> _PROBLEM SET_:
1. Summarize the message about writing accented characters in Bulgarian in two sentences.
2. From the message about writing accented characters in Bulgarian, quote every sentence that contains the word "accented".
3. Print the part of the message about writing accented characters in Bulgarian that starts at the words "On Thursday, July" and ends after the words "write in Bulgarian.".

> _TEXT PROVIDED_:
┌──

On Thursday, July 10, 2003 10:24 AM, [EMAIL PROTECTED] <[EMAIL PROTECTED]> wrote:

> Dear Ladys and Gentlemen,
> 
> Currently there is an ongoing effort in Bulgaria trying to resolve an
> issuie concerning the way we write in Bulgarian. 
> 
> Our problem is:
> 
> Usually a bulgarian regular user does not need to write accented
> characters. There is one middle-sized exclusion of this, but
> generally we do fine without accented characters. The problem is that
> in some special cases or more serious lingustic work, one definetely
> needs to be able to write accented characters (accented vowels).    
> 
> One of the ideas is to invent a new ASCII-based encodings, containing
> the accented characters we need. This would introduce an additional
> disorder in the current mess of cyrillic encodings, and would
> introduce problems with automated spellcheck.

└──

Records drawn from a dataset
┌──

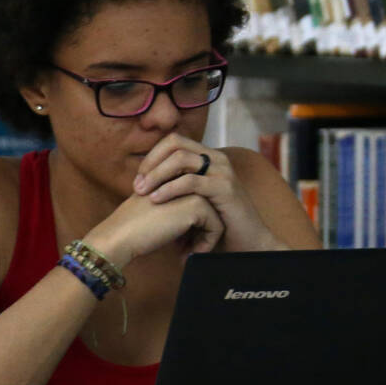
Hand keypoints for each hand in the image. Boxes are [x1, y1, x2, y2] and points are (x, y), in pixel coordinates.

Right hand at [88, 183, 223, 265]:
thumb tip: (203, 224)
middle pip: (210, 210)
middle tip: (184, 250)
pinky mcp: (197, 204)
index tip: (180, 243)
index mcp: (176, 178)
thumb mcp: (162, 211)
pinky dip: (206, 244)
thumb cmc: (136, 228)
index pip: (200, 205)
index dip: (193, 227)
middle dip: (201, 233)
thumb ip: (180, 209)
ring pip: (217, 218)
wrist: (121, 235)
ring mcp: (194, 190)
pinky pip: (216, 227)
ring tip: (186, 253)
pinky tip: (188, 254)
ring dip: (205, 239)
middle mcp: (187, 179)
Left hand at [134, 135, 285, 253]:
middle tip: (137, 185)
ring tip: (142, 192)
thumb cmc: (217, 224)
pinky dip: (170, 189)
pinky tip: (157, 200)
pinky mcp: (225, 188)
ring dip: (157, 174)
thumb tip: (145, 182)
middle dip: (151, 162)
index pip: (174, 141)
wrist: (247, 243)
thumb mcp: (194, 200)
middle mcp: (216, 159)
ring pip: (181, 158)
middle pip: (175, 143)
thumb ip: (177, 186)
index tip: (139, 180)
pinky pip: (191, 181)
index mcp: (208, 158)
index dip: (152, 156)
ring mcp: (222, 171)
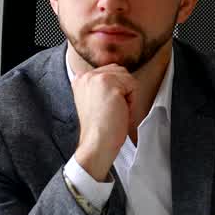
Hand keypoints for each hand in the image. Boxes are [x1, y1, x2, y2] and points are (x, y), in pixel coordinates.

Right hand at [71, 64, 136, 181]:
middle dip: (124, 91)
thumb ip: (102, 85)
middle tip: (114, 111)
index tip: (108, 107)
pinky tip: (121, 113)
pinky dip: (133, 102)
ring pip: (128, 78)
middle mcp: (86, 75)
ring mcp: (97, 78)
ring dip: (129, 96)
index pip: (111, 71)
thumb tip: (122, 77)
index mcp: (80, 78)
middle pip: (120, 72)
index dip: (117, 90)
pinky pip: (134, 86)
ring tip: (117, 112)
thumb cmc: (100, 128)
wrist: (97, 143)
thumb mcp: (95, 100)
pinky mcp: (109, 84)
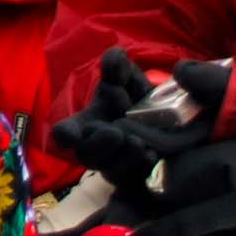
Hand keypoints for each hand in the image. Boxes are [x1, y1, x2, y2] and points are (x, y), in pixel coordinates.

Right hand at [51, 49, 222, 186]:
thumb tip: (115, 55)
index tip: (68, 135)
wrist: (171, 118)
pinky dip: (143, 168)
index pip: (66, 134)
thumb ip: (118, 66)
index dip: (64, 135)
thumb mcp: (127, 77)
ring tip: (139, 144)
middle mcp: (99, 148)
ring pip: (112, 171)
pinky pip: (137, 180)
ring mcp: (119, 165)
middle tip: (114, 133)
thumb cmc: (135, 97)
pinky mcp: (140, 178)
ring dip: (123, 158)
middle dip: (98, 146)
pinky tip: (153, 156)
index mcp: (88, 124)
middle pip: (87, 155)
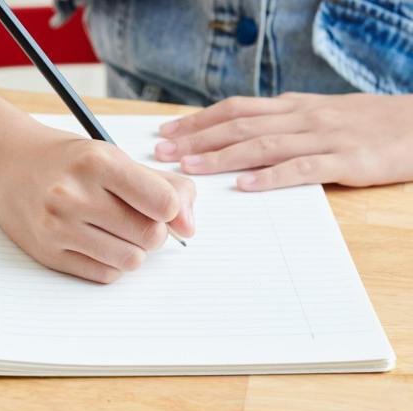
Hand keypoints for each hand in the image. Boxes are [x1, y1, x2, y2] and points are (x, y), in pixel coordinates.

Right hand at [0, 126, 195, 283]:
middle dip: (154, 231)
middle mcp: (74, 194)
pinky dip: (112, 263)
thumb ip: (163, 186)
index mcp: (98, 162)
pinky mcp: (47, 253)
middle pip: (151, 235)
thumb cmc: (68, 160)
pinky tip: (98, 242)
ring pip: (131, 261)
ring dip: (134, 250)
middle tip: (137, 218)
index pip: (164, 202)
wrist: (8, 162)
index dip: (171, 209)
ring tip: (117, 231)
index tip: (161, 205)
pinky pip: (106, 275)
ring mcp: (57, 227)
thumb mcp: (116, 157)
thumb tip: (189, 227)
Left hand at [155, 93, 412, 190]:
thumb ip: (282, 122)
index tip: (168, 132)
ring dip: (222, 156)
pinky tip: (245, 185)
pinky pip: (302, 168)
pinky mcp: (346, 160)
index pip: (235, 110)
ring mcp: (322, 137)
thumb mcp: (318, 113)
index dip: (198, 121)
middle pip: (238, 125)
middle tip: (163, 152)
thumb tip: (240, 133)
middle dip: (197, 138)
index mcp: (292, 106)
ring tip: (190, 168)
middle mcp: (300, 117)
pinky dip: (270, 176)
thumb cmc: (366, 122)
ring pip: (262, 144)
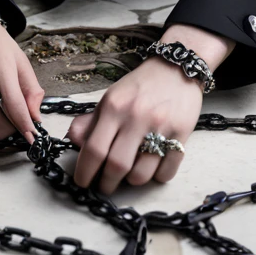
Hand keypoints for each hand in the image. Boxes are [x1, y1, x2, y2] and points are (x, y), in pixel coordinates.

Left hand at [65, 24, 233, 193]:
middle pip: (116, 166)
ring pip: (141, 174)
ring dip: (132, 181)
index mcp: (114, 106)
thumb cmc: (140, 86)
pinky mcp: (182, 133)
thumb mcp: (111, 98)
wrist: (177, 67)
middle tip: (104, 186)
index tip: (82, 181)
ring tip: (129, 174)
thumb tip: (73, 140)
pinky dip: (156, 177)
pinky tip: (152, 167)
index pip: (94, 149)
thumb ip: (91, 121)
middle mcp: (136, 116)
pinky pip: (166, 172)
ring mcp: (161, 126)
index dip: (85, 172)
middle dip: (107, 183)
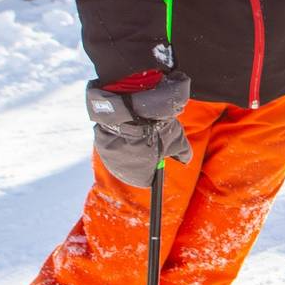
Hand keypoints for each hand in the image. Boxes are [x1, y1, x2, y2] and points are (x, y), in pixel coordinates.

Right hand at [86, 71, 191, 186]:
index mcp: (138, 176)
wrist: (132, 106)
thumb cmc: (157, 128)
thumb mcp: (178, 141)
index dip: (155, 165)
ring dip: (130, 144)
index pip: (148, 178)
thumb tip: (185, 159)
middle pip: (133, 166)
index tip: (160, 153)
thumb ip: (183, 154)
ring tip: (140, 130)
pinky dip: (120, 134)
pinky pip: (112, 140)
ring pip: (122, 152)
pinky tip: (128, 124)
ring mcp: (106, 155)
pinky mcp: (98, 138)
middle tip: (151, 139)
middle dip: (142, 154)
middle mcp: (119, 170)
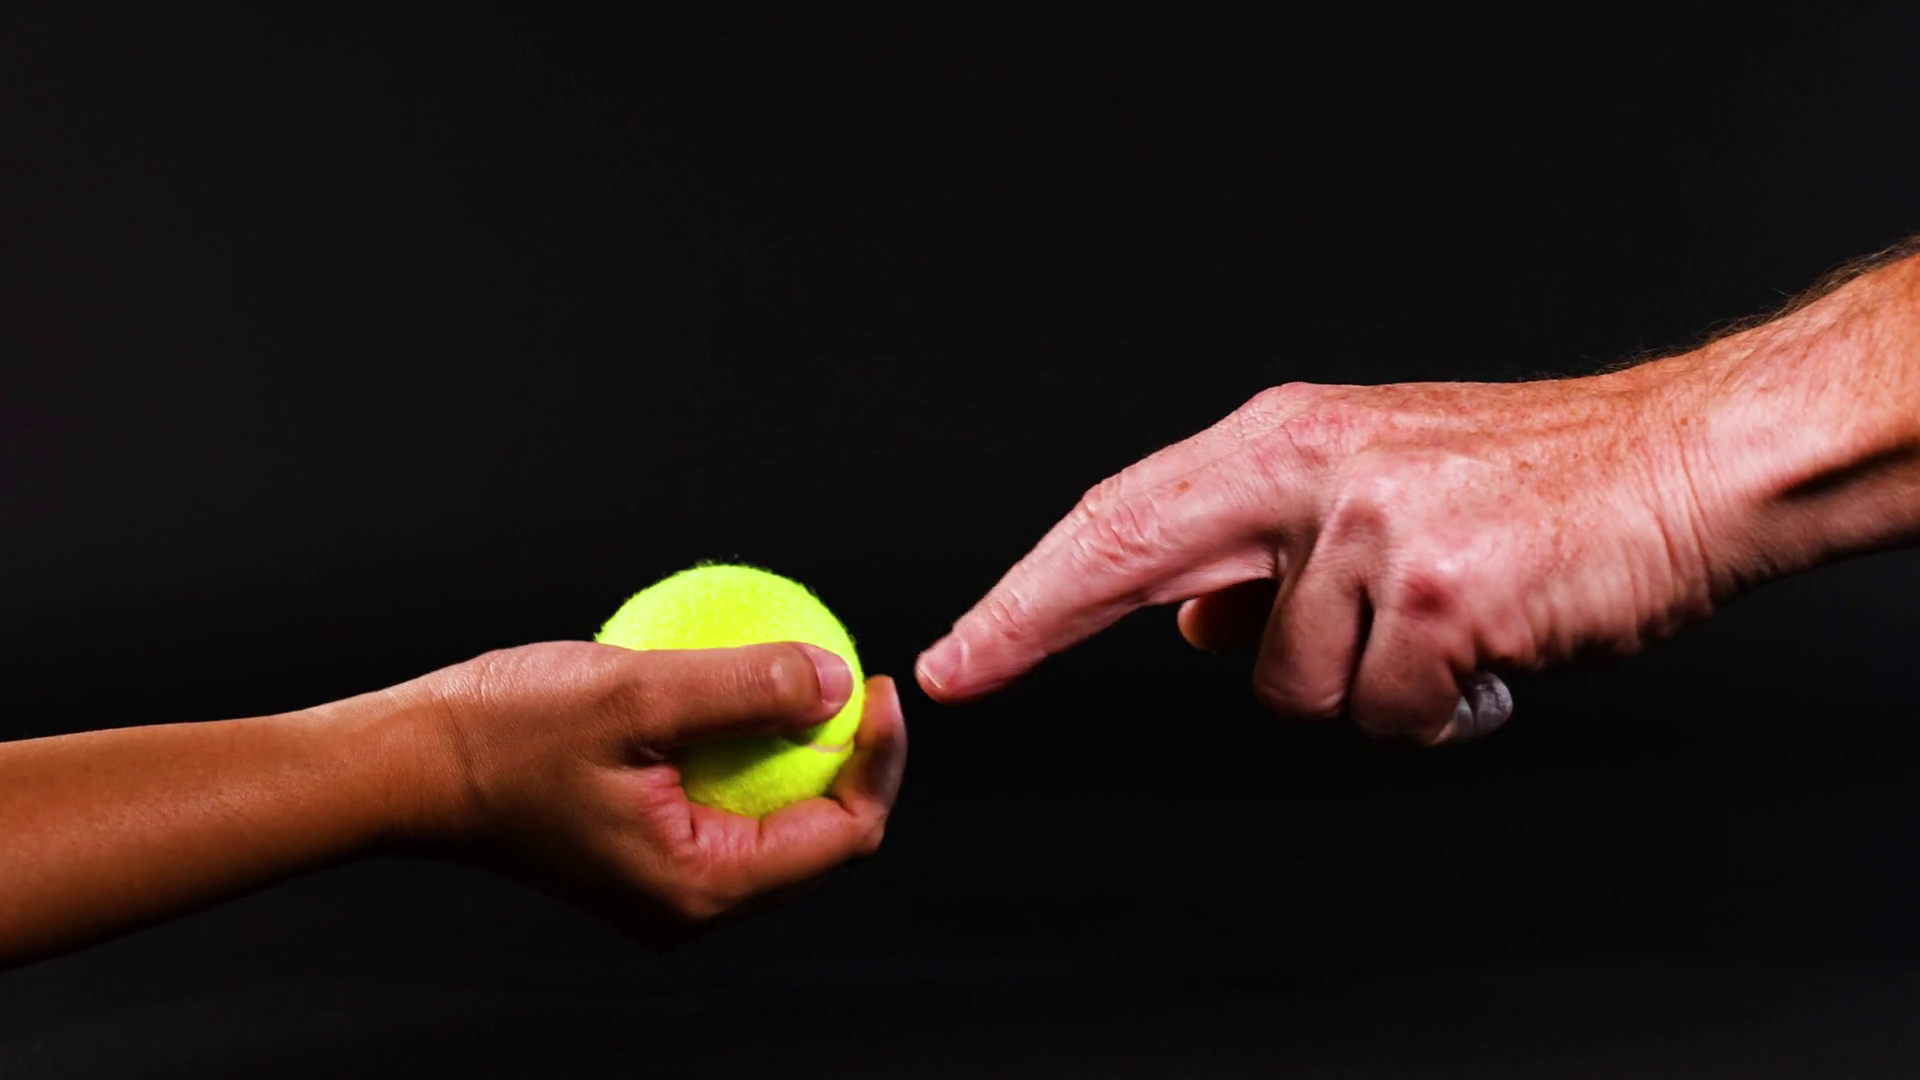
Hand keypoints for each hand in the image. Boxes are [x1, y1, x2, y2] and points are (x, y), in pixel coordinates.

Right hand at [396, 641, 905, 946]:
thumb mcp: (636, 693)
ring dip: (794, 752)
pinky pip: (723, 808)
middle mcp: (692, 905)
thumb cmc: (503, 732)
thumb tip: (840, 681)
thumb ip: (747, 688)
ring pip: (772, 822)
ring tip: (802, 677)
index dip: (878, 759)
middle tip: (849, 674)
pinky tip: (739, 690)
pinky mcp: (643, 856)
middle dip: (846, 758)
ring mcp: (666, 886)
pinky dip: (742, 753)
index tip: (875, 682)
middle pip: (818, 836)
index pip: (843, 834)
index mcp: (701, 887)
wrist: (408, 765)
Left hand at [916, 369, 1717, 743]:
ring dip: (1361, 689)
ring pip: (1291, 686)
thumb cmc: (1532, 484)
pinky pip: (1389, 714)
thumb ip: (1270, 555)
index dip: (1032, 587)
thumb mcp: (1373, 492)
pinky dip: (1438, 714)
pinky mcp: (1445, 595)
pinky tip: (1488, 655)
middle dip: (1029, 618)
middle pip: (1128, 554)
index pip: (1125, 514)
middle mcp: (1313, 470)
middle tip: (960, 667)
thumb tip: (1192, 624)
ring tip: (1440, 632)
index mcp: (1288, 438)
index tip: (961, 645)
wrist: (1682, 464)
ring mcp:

└──

> _ANSWERS BY ITEM NUMBER_:
1. An effort is under way in Bulgaria to resolve how Bulgarian is written: regular users generally do fine without accented characters, but special cases and more serious linguistic work require accented vowels. One idea is a new ASCII-based encoding containing the needed accented characters, which would add to the current mess of Cyrillic encodings and introduce problems with automated spellcheck.

2.
- Usually a bulgarian regular user does not need to write accented characters.
- There is one middle-sized exclusion of this, but generally we do fine without accented characters.
- The problem is that in some special cases or more serious lingustic work, one definetely needs to be able to write accented characters (accented vowels).
- One of the ideas is to invent a new ASCII-based encodings, containing the accented characters we need.

3.
On Thursday, July 10, 2003 10:24 AM, [EMAIL PROTECTED] <[EMAIL PROTECTED]> wrote:

> Dear Ladys and Gentlemen,
> 
> Currently there is an ongoing effort in Bulgaria trying to resolve an
> issuie concerning the way we write in Bulgarian.